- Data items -

• • • •

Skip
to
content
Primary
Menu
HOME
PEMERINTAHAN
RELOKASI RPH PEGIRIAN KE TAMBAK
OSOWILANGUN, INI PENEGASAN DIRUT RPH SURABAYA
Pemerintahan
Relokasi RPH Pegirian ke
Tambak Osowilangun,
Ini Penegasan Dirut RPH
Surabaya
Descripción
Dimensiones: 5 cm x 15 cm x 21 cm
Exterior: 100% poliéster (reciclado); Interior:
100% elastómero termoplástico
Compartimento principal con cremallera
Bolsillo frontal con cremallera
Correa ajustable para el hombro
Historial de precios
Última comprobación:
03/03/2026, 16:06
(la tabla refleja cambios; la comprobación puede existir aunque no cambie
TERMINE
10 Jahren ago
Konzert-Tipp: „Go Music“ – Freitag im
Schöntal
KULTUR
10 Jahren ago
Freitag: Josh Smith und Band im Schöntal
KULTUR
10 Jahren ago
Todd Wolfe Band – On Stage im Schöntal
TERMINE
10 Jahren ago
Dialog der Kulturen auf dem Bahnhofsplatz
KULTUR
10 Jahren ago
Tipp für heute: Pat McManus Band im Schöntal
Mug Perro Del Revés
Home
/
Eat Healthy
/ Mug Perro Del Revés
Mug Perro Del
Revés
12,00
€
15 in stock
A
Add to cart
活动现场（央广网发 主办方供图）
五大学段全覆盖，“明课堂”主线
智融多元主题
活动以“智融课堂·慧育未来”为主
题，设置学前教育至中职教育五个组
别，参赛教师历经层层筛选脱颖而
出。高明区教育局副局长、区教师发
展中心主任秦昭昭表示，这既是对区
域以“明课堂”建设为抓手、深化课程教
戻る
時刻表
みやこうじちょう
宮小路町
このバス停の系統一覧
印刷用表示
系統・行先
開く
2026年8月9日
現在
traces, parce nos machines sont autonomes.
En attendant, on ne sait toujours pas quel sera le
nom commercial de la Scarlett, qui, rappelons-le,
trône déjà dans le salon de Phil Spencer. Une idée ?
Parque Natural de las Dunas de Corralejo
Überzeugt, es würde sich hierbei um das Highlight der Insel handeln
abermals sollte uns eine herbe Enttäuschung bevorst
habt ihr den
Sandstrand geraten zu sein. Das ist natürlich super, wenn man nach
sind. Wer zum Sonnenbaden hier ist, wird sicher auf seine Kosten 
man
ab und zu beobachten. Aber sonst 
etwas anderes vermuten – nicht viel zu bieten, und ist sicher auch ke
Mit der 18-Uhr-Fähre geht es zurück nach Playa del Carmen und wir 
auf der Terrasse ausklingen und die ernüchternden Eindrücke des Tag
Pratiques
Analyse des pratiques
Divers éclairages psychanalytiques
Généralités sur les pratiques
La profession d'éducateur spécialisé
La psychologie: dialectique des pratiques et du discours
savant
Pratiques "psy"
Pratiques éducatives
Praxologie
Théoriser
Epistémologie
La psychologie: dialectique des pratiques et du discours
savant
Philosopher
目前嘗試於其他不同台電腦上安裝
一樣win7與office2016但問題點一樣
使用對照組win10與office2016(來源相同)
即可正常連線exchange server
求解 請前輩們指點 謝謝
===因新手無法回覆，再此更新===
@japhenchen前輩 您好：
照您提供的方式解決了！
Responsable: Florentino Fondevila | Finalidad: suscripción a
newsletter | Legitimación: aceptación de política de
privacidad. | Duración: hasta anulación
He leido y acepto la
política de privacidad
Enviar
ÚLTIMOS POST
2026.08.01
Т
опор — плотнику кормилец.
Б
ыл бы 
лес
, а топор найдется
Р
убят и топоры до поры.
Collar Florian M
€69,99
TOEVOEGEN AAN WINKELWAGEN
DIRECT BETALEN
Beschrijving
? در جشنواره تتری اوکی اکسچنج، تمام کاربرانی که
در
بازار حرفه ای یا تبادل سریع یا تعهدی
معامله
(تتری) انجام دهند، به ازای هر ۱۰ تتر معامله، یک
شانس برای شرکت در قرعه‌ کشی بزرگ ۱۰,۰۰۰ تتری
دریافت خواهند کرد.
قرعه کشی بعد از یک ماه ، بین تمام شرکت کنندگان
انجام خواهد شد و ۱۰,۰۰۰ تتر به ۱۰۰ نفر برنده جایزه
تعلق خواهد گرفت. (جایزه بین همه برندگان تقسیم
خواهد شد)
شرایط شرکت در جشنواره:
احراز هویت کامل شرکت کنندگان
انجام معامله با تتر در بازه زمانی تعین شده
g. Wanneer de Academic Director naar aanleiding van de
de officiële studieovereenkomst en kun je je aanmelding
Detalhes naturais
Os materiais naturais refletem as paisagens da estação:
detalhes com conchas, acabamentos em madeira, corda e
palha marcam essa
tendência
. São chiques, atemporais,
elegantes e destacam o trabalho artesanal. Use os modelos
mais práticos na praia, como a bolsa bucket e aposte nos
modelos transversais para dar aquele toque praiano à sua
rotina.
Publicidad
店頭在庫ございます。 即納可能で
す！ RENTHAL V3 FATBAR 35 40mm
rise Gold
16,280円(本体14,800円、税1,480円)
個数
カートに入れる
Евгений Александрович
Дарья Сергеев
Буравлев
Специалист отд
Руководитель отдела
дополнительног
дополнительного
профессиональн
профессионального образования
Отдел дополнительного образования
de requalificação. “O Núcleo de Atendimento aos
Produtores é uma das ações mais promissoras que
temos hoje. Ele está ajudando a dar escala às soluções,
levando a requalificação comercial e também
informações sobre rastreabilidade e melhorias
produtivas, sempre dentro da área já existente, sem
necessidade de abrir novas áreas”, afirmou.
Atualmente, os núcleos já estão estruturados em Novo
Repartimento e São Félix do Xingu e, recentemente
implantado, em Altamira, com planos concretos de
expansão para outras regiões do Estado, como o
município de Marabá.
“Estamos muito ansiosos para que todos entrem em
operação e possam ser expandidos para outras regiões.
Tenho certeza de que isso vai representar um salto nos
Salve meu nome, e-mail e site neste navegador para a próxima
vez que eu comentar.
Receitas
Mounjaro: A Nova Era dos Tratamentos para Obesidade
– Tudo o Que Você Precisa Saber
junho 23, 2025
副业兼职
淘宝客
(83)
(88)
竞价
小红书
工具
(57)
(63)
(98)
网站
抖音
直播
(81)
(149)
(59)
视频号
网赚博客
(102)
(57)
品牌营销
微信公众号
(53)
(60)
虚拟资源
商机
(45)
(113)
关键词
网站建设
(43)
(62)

• • • •

- Task directions -
Print each record again. Nothing may be left out.

- Reply -
Skip
to
content
Primary
Menu
HOME
PEMERINTAHAN
RELOKASI RPH PEGIRIAN KE TAMBAK
OSOWILANGUN, INI PENEGASAN DIRUT RPH SURABAYA
Pemerintahan
Relokasi RPH Pegirian ke
Tambak Osowilangun,
Ini Penegasan Dirut RPH
Surabaya
Descripción
Dimensiones: 5 cm x 15 cm x 21 cm
Exterior: 100% poliéster (reciclado); Interior:
100% elastómero termoplástico
Compartimento principal con cremallera
Bolsillo frontal con cremallera
Correa ajustable para el hombro
Historial de precios
Última comprobación:
03/03/2026, 16:06
(la tabla refleja cambios; la comprobación puede existir aunque no cambie
TERMINE
10 Jahren ago
Konzert-Tipp: „Go Music“ – Freitag im
Schöntal
KULTUR
10 Jahren ago
Freitag: Josh Smith und Band im Schöntal
KULTUR
10 Jahren ago
Todd Wolfe Band – On Stage im Schöntal
TERMINE
10 Jahren ago
Dialog der Kulturen auf dem Bahnhofsplatz
KULTUR
10 Jahren ago
Tipp für heute: Pat McManus Band im Schöntal
Mug Perro Del Revés
Home
/
Eat Healthy
/ Mug Perro Del Revés
Mug Perro Del
Revés
12,00
€
15 in stock
A
Add to cart
活动现场（央广网发 主办方供图）
五大学段全覆盖，“明课堂”主线
智融多元主题
活动以“智融课堂·慧育未来”为主
题，设置学前教育至中职教育五个组
别，参赛教师历经层层筛选脱颖而
出。高明区教育局副局长、区教师发
展中心主任秦昭昭表示，这既是对区
域以“明课堂”建设为抓手、深化课程教
戻る
時刻表
みやこうじちょう
宮小路町
このバス停の系統一覧
印刷用表示
系統・行先
開く
2026年8月9日
現在
traces, parce nos machines sont autonomes.
En attendant, on ne sait toujours pas quel sera le
nom commercial de la Scarlett, qui, rappelons-le,
trône déjà dans le salon de Phil Spencer. Une idée ?
Parque Natural de las Dunas de Corralejo
Überzeugt, es würde sich hierbei um das Highlight der Insel handeln
abermals sollte uns eine herbe Enttäuschung bevorst
habt ihr den
Sandstrand geraten zu sein. Das ist natürlich super, wenn man nach
sind. Wer zum Sonnenbaden hier ist, wird sicher auf seine Kosten 
man
ab und zu beobachten. Aber sonst 
etwas anderes vermuten – nicht viel zu bieten, und ist sicher auch ke
Mit der 18-Uhr-Fähre geht es zurück nach Playa del Carmen und wir 
auf der Terrasse ausklingen und die ernüchternden Eindrücke des Tag
Pratiques
Analyse des pratiques
Divers éclairages psychanalytiques
Généralités sur les pratiques
La profession d'éducateur spécialisé
La psychologie: dialectique des pratiques et du discours
savant
Pratiques "psy"
Pratiques éducatives
Praxologie
Théoriser
Epistémologie
La psychologie: dialectique des pratiques et du discours
savant
Philosopher
目前嘗試於其他不同台電腦上安裝
一樣win7與office2016但問題點一樣
使用對照組win10與office2016(來源相同)
即可正常連線exchange server
求解 請前輩們指點 謝謝
===因新手無法回覆，再此更新===
@japhenchen前輩 您好：
照您提供的方式解決了！
Responsable: Florentino Fondevila | Finalidad: suscripción a
newsletter | Legitimación: aceptación de política de
privacidad. | Duración: hasta anulación
He leido y acepto la
política de privacidad
Enviar
ÚLTIMOS POST
2026.08.01
Т
опор — плотнику кормилец.
Б
ыл бы 
лес
, а топор найдется
Р
убят и топоры до поры.
Collar Florian M
€69,99
TOEVOEGEN AAN WINKELWAGEN
DIRECT BETALEN
Beschrijving
? در جشنواره تتری اوکی اکسچنج، تمام کاربرانی که
در
بازار حرفه ای یا تبادل سریع یا تعهدی
معامله
(تتری) انجام دهند، به ازای هر ۱۰ تتر معامله، یک
شانس برای شرکت در قرعه‌ کشی بزرگ ۱۰,۰۰۰ تتری
دریافت خواهند کرد.
قرعه کشی بعد از یک ماه ، بین تمام شرکت کنندگان
انجام خواهد شد و ۱۰,۰۰۰ تتر به ۱۰۰ نفر برنده جایزه
تعلق خواهد گرفت. (جایزه بین همه برندگان تقسیم
خواهد شد)
شرایط شرکت در جشنواره:
احراز هویت کامل شرکت کنندگان
انجام معامله با تتر در بازه زمانی تعین شده
g. Wanneer de Academic Director naar aanleiding van de
de officiële studieovereenkomst en kun je je aanmelding
Detalhes naturais
Os materiais naturais refletem as paisagens da estação:
detalhes com conchas, acabamentos em madeira, corda e
palha marcam essa
tendência
. São chiques, atemporais,
elegantes e destacam o trabalho artesanal. Use os modelos
mais práticos na praia, como a bolsa bucket e aposte nos
modelos transversais para dar aquele toque praiano à sua
rotina.
Publicidad
店頭在庫ございます。 即納可能で
す！ RENTHAL V3 FATBAR 35 40mm
rise Gold
16,280円(本体14,800円、税1,480円)
個数
カートに入れる
Евгений Александрович
Дарья Сергеев
Буравлев
Специалист отд
Руководитель отдела
дополнительног
дополнительного
профессиональн
профессионального образования
Отдел дополнительного образования
de requalificação. “O Núcleo de Atendimento aos
Produtores é uma das ações mais promissoras que
temos hoje. Ele está ajudando a dar escala às soluções,
levando a requalificação comercial e também
informações sobre rastreabilidade e melhorias
produtivas, sempre dentro da área já existente, sem
necessidade de abrir novas áreas”, afirmou.
Atualmente, os núcleos já estão estruturados em Novo
Repartimento e São Félix do Xingu e, recentemente
implantado, em Altamira, com planos concretos de
expansão para outras regiões do Estado, como o
município de Marabá.
“Estamos muito ansiosos para que todos entrem em
operação e possam ser expandidos para outras regiões.
Tenho certeza de que isso vai representar um salto nos
Salve meu nome, e-mail e site neste navegador para a próxima
vez que eu comentar.
Receitas
Mounjaro: A Nova Era dos Tratamentos para Obesidade
– Tudo o Que Você Precisa Saber
junho 23, 2025
副业兼职
淘宝客
(83)
(88)
竞价
小红书
工具
(57)
(63)
(98)
网站
抖音
直播
(81)
(149)
(59)
视频号
网赚博客
(102)
(57)
品牌营销
微信公众号
(53)
(60)
虚拟资源
商机
(45)
(113)
关键词
网站建设
(43)
(62)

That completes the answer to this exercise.